Assignment → Extract each line of the records that contains the word "ekonomik", copying those lines in full. Case matters, so a line with the word in different capitalization does not count.

Exercise materials →
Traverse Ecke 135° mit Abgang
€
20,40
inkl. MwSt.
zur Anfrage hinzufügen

* * *

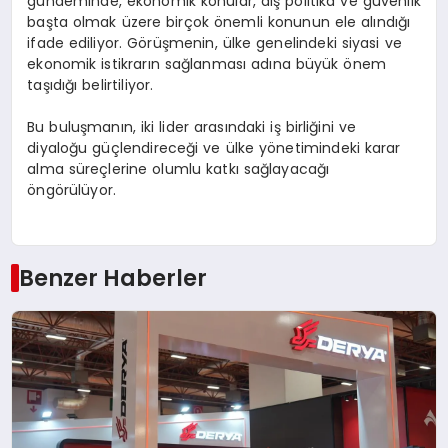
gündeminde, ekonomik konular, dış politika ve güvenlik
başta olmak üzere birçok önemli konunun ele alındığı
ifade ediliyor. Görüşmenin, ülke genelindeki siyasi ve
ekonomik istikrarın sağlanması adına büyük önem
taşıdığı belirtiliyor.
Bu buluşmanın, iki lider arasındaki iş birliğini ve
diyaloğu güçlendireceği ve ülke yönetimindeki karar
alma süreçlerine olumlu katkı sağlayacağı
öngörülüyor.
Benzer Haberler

Response below →
gündeminde, ekonomik konular, dış politika ve güvenlik
ekonomik istikrarın sağlanması adına büyük önem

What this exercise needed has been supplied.